Can approaches from (experimental) music/sound to social interpretation of text shed any light on our thinking about Prism? Let’s get the Praxis Band together and find out:
1. Significant Rhythm Hocket
Additional Materials: a sound playback device with headphones and a musical instrument for each participant. Instrument can be small percussion/found object/otherwise improvised or homemade.
Instructions: Mark the one word (or syllable) you find most significant in the poem. Mark each occurrence of that word. Group listens to recorded reading of poem simultaneously (all press play on your iPods at the same time). Devise a sound of appropriate length on your instrument. Make this sound (always the same sound) each time you hear your word.
2. Inverse Rally
Text: a political speech.
Materials: Sound recording equipment and sound playback device with speaker for each participant. (Or a multichannel playback system with one channel per participant.)
Instructions: each participant rehearses the speech and records their own performance. Recordings are assembled and played back simultaneously on a loop through a multi-channel sound installation. Correlation between sound file data (or sonograms? normalized in some fashion?) is visualized.
Text: A recorded text that’s meant to get laughs. Perhaps a comedy record?
Additional Materials: Sound recording equipment. A situation in which group can be recorded together as well as separately. Playback with headphones for each participant.
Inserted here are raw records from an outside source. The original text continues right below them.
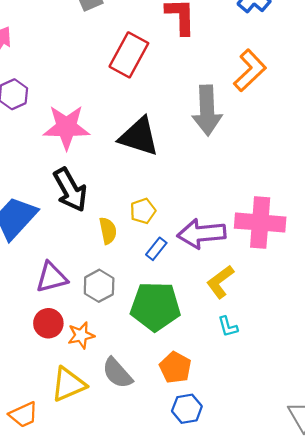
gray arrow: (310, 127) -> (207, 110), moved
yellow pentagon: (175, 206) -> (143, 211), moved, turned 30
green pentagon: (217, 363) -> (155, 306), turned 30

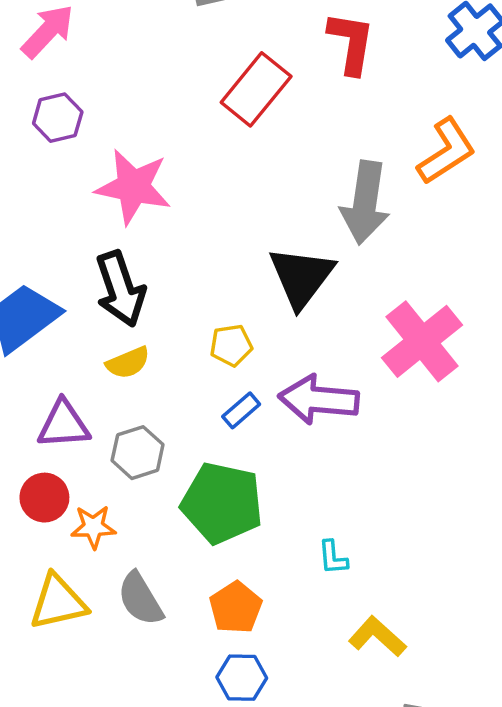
black triangle: (139, 136) -> (301, 277), moved, turned 39
pink cross: (260, 223) -> (422, 341), moved, turned 36
yellow semicircle: (108, 231) -> (128, 363), moved, turned 68
yellow L-shape: (220, 282) -> (377, 636), moved, turned 68

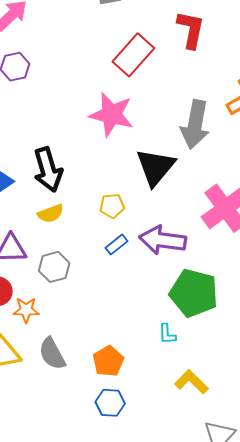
pink star: (133, 187) -> (112, 115), moved
green pentagon: (222, 503) -> (194, 293), moved

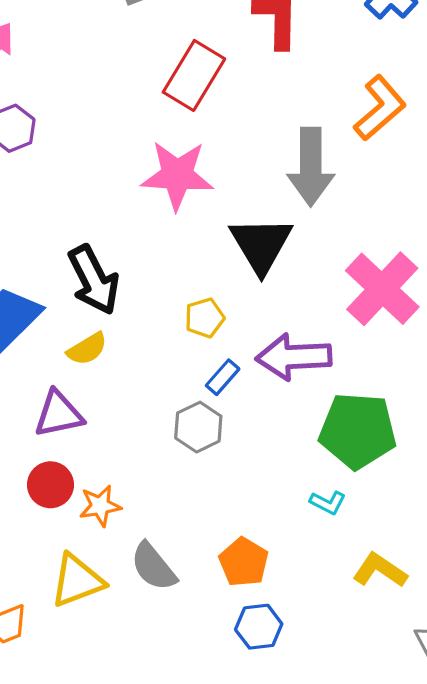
yellow semicircle: (51, 214) -> (87, 349), moved
gray hexagon: (54, 267) -> (198, 427), moved
cyan L-shape: (167, 334) -> (328, 503), turned -50

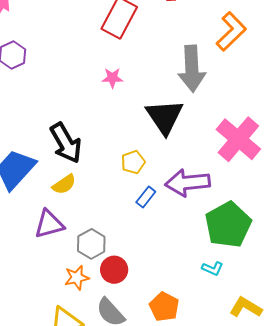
pink star: (177, 175) -> (112, 78), size x0.5
gray hexagon: (198, 427) -> (91, 244), moved
green pentagon: (358, 431) -> (228, 225), turned -30
red circle: (50, 485) -> (114, 270), moved

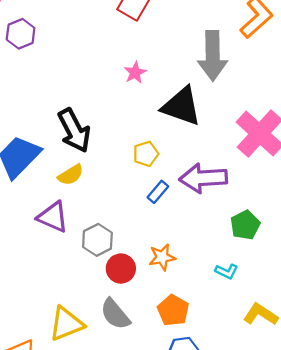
pink star: (112, 78) -> (135, 73), moved, turned -30
black triangle: (165, 117) -> (181, 106), turned -39
purple triangle: (49, 224) -> (53, 217), turned 36
green pentagon: (228, 225) -> (245, 225), size x0.6
orange star: (77, 278) -> (162, 257), moved

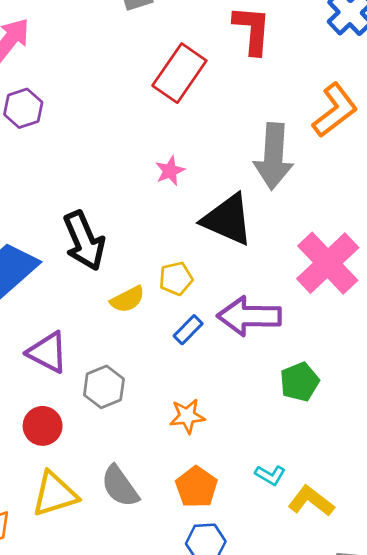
yellow semicircle: (71, 175) -> (127, 299), moved
red circle: (121, 269) -> (43, 426), moved
cyan L-shape: (227, 271) -> (270, 475), moved

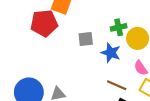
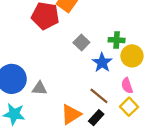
gray square: (86, 39) -> (81, 42), turned 35

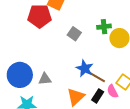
blue star: (102, 63) -> (85, 68), moved
pink semicircle: (127, 86) -> (112, 91), moved

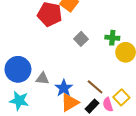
blue star: (85, 68) -> (64, 88), moved

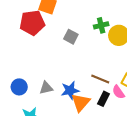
blue circle: (18, 69) -> (19, 87), size x0.6
blue star: (64, 88) -> (70, 90), turned -30

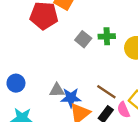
green cross: (101, 25) -> (107, 36), moved
gray triangle: (46, 88) -> (57, 90), moved

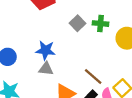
blue star: (71, 98) -> (45, 50), moved

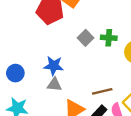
brown line: (93, 76) -> (102, 91), turned -54

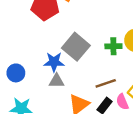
gray square: (85, 38) -> (76, 47), moved, size x1.6
green cross: (109, 38) -> (113, 46), moved

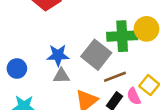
green cross: (113, 46) -> (122, 36), size x1.6
gray square: (76, 47) -> (96, 55), moved

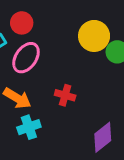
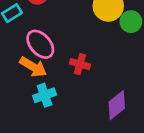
pink ellipse: (26, 58) -> (40, 44), moved, turned -76

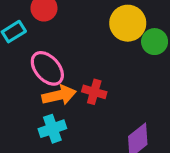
orange arrow: (33, 67) -> (59, 95), moved, turned -44

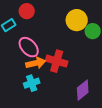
red cross: (94, 92) -> (57, 61), size x1.5

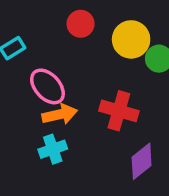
red circle: (27, 11) -> (81, 24), moved
red cross: (57, 61) -> (119, 111), moved

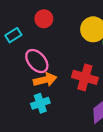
red circle: (81, 24) -> (44, 19), moved

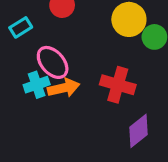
cyan cross: (40, 103) -> (37, 85), moved

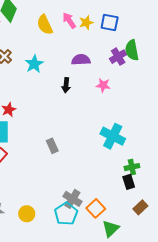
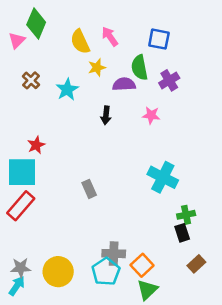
yellow star: (86, 23) -> (97, 68), moved
green semicircle: (132, 50) -> (140, 68), moved
gray cross: (72, 199) -> (114, 254), turned -30
yellow circle: (27, 214) -> (58, 272), size x1.5
green triangle: (111, 229) -> (147, 290), moved

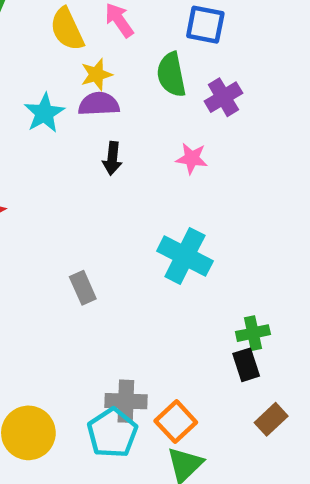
purple semicircle: (124, 84) -> (99, 104), moved
cyan cross: (163, 177) -> (185, 256), moved

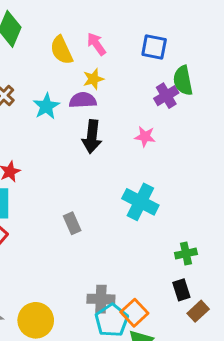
yellow star: (96, 75) -> (93, 79), moved
green semicircle: (171, 75) -> (183, 80), moved
black arrow: (112, 158) -> (92, 137), size x1.5
black rectangle: (246, 365) -> (181, 290), moved
cyan pentagon: (112, 433) -> (112, 320), moved

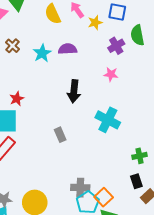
yellow star: (93, 79) -> (95, 23), moved
purple cross: (166, 96) -> (116, 46), moved
black arrow: (92, 137) -> (74, 91), moved

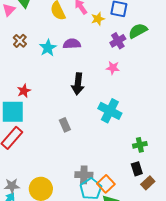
green semicircle: (137, 35) -> (138, 31), turned 72

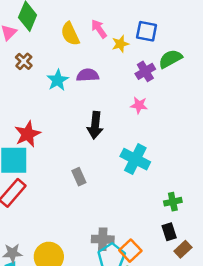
brown cross: (20, 41) -> (24, 61), moved
red star: (24, 91) -> (28, 134), size x1.5

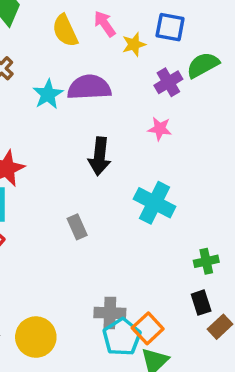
purple semicircle: (88, 75) -> (89, 87), size x1.4

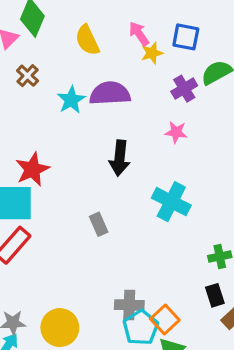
pink arrow: (105, 24) -> (139, 34), moved

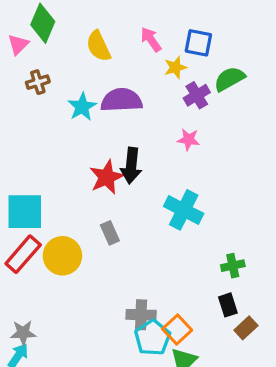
yellow star: (152, 53) -> (175, 67), moved
brown cross: (28, 76) -> (38, 82), turned 30
red star: (32, 169) -> (107, 177), moved
yellow circle: (60, 328) -> (62, 256), moved

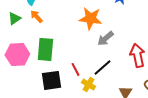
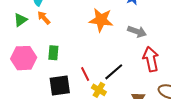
gray arrow: (105, 38) -> (137, 32), moved, turned -120
green rectangle: (45, 49) -> (53, 53), size x0.6

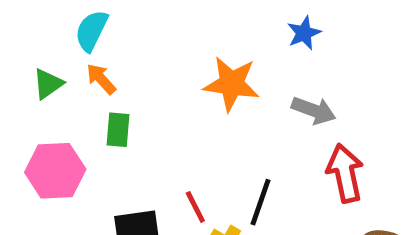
green rectangle: (53, 53) -> (118, 130), moved
black line: (114, 72) -> (260, 202), turned -30

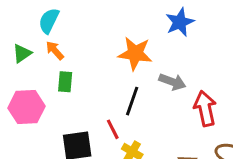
blue star: (304, 33) -> (180, 22), size x1.4
gray arrow: (314, 110) -> (172, 82), moved
black line: (260, 202) -> (132, 101), moved

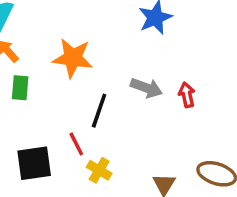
orange star: (135, 53) -> (73, 58), moved
red arrow: (205, 109) -> (187, 95), moved, size x0.6

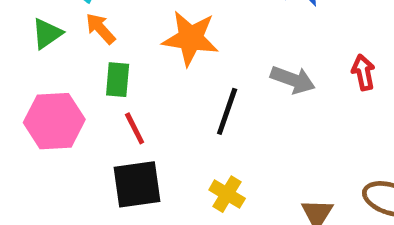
red arrow: (187, 95) -> (363, 72), moved
red line: (76, 144) -> (135, 128), moved

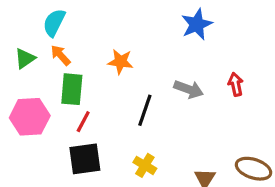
orange star: (191, 38) -> (121, 62), size x0.7
green rectangle: (118, 80) -> (72, 89), size x1.4
red line: (135, 128) -> (83, 122), turned 55

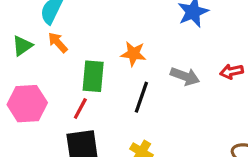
orange star: (121, 62) -> (133, 54), moved
red arrow: (236, 84) -> (232, 71), turned -90
green rectangle: (72, 89) -> (93, 76), moved

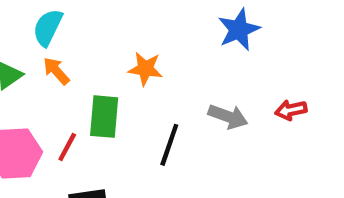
orange star: (133, 54) -> (145, 69), moved
red line: (80, 108) -> (67, 147), moved

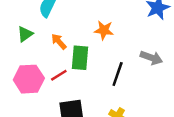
orange arrow: (56, 71) -> (59, 41), moved
red line: (67, 147) -> (59, 75), turned 30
Instructions: Participants’ vocal reactions are recorded while listening to comedy. Ideally they are recorded with a high quality microphone in a quiet space (like a recording studio) so that subtle subvocal reactions are recorded as well as laughing proper. Group is also recorded while listening to the text together for comparison. Sound recordings are correlated with the text and visualized. And, of course, we compile the separately recorded laugh tracks, mix them, and listen to them without the original comedy.